In addition, Loeb is requesting the company to rescind its "poison pill" or increase the trigger threshold from 10% to 20% so Third Point can increase its stake. Third Point's stake is right at the 10% threshold.

Ligand shares Friday gained $1.3365, or 15.19%, to $10.1365. For the week, the stock is up from around $8.

On Monday, Loeb in a letter to Robinson lambasted current managements and called for a sale of the company to the highest bidder.

Calls to Ligand executives were not answered Friday, or from Monday.

Loeb sees Ligand worth more

Loeb reiterated praise for Ligand's scientists, products and intellectual property but remained critical of executive management in his letter filed Friday at the Securities and Exchange Commission.

Too, in light of assets omitted in the previous letter, such as the more than $600 million net operating loss carry forward and unrecognized real estate value, Third Point increased its $14 worst-case valuation of Ligand shares to $17 per share.

Loeb also noted "significant interest subsequently expressed by potential acquirers of both existing and future product lines" after his first letter to Robinson.

Since Ligand executives and directors have not been willing to discuss matters with Loeb, he is demanding a special committee of three directors be established to maximize value for shareholders and at least two representatives of Third Point be named to the Ligand board and to serve on the special committee.

Loeb threatens to call meeting

He also is insisting that Ligand "devote all possible resources" to work with auditors at BDO Seidman to issue financial statements.

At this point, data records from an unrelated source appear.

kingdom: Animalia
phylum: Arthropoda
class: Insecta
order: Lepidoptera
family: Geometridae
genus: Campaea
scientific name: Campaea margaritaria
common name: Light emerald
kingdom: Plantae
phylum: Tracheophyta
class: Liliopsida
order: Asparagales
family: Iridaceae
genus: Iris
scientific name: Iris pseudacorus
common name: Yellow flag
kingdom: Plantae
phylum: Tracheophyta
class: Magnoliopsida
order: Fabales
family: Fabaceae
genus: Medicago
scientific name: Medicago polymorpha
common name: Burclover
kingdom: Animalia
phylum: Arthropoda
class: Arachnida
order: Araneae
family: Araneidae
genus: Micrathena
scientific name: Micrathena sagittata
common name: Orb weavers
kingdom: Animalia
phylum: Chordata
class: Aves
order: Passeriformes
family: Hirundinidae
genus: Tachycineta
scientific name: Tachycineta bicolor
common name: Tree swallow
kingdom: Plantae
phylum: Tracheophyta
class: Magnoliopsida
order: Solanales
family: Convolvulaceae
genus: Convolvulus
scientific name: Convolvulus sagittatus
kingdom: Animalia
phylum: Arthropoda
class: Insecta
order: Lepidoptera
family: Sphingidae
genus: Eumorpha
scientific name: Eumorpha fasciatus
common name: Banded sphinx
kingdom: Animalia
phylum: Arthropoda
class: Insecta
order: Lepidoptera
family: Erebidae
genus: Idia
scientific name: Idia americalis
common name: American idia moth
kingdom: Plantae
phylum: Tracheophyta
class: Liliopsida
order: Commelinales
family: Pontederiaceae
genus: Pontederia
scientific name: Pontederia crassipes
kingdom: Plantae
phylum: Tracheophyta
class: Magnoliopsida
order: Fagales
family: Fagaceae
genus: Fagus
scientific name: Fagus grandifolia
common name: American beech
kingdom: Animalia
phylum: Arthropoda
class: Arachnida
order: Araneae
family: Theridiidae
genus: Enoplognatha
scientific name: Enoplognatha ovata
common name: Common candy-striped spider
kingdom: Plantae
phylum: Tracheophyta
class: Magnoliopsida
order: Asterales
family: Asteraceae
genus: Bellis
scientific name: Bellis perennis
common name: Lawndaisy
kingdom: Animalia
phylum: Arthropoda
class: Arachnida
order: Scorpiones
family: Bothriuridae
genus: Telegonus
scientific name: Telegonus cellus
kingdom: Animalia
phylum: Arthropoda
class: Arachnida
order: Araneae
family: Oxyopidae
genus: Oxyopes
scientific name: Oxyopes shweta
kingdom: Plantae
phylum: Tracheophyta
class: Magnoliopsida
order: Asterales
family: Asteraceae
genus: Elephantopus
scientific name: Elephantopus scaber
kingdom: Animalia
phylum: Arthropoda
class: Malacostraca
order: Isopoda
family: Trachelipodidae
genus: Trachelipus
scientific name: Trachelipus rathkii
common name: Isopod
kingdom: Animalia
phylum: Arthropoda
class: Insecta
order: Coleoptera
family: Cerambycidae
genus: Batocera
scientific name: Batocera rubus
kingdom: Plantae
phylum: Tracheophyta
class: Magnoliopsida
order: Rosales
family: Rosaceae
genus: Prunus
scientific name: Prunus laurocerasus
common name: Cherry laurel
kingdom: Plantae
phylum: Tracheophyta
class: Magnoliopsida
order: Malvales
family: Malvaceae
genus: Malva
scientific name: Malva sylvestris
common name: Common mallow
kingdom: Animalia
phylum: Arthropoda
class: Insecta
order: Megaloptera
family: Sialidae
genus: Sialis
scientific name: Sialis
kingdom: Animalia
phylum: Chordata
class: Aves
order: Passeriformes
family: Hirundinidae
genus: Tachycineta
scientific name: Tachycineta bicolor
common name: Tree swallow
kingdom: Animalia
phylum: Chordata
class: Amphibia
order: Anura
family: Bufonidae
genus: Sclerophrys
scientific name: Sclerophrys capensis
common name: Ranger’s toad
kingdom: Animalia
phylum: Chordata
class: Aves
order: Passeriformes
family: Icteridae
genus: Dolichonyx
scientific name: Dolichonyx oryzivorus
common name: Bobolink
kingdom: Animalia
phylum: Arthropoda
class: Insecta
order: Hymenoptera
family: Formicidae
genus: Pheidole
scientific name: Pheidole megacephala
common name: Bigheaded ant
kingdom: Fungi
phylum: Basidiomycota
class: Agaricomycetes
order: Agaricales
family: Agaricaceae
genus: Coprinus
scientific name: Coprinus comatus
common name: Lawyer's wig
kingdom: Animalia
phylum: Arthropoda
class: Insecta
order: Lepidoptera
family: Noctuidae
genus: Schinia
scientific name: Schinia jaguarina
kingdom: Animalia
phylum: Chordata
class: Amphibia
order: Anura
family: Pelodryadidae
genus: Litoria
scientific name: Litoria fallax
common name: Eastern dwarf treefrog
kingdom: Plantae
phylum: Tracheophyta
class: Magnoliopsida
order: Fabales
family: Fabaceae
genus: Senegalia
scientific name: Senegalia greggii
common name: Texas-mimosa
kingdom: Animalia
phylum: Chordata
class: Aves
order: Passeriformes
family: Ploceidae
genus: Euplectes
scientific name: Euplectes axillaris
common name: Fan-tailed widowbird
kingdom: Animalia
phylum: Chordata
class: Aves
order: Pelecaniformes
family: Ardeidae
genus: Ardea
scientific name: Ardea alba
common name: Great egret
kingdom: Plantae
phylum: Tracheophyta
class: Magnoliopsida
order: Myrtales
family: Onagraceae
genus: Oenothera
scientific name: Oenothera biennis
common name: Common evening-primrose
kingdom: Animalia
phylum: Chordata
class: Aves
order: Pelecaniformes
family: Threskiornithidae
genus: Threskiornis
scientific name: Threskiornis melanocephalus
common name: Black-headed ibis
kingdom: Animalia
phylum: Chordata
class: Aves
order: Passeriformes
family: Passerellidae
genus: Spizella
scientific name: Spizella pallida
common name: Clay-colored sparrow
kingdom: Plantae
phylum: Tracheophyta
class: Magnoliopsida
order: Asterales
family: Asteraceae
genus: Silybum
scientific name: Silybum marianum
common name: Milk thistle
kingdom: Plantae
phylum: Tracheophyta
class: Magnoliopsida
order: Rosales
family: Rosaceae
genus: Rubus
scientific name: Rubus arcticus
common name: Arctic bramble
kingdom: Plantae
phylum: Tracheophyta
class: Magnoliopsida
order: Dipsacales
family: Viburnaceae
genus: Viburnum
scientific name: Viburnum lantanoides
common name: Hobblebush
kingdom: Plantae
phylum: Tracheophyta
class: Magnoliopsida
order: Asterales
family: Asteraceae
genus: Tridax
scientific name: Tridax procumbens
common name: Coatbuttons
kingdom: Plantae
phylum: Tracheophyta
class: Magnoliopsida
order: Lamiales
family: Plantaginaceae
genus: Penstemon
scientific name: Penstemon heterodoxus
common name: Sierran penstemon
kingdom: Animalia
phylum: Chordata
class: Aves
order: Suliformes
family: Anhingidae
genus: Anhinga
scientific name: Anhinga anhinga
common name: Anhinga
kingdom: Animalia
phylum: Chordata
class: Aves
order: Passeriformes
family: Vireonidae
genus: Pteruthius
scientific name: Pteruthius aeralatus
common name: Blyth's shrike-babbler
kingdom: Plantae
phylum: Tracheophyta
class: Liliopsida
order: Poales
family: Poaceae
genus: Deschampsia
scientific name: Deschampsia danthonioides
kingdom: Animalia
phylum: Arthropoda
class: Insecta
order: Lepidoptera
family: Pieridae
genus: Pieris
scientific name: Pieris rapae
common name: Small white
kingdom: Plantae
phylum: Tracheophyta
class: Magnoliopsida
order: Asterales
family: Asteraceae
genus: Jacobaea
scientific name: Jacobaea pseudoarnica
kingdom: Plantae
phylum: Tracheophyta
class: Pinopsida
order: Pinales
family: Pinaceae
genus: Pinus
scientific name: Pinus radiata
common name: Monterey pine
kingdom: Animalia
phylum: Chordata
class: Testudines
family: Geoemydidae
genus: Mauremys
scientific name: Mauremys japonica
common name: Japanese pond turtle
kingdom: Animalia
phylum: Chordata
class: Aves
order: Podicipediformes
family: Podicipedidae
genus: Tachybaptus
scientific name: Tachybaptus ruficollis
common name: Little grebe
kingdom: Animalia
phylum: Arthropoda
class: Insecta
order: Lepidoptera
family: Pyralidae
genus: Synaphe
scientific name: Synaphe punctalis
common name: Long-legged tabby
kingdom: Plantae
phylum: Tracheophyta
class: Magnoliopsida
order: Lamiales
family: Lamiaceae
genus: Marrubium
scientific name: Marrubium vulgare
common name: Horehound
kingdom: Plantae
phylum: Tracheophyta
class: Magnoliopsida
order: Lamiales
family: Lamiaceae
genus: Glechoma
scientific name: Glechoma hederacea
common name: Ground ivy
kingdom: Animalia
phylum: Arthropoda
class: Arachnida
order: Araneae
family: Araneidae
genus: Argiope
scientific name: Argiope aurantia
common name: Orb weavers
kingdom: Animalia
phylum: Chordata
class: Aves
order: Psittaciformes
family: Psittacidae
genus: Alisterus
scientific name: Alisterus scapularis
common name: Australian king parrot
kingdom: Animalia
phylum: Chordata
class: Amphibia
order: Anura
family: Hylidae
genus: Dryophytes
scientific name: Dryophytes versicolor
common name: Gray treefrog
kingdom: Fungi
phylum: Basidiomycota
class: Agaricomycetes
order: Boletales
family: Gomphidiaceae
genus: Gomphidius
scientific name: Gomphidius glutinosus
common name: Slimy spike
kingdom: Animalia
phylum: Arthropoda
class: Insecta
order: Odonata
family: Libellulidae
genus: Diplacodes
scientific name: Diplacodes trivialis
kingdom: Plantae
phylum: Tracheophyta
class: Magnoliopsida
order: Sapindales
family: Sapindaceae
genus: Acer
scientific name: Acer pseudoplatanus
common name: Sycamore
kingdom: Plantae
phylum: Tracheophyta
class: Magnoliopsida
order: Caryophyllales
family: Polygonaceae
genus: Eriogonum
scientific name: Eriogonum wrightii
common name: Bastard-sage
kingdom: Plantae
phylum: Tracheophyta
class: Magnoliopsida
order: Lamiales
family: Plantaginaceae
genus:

The company is in the process of restating financial results for 2002, 2003 and first-quarter 2004 due to improper accounting for revenue, and delayed filing its 2004 10-K report as well as its first-quarter 2005 10-Q report. That sparked an SEC investigation in mid-September.

"We hope that you will not handle our request in the same dilatory manner as you have been handling the restatement of the company's financial statements," Loeb said in the letter.

"Therefore, should we not hear from you within one business day of this amended filing, you will leave us no choice but to exercise our rights as provided by the company's bylaws and the Delaware General Corporation Law, which require annual shareholder meetings. The company's annual meeting is substantially overdue - well past the 13 months contemplated by the DGCL."

Loeb said he is "prepared to take prompt action - including the commencement of litigation" but would prefer to work with the company in a cooperative manner.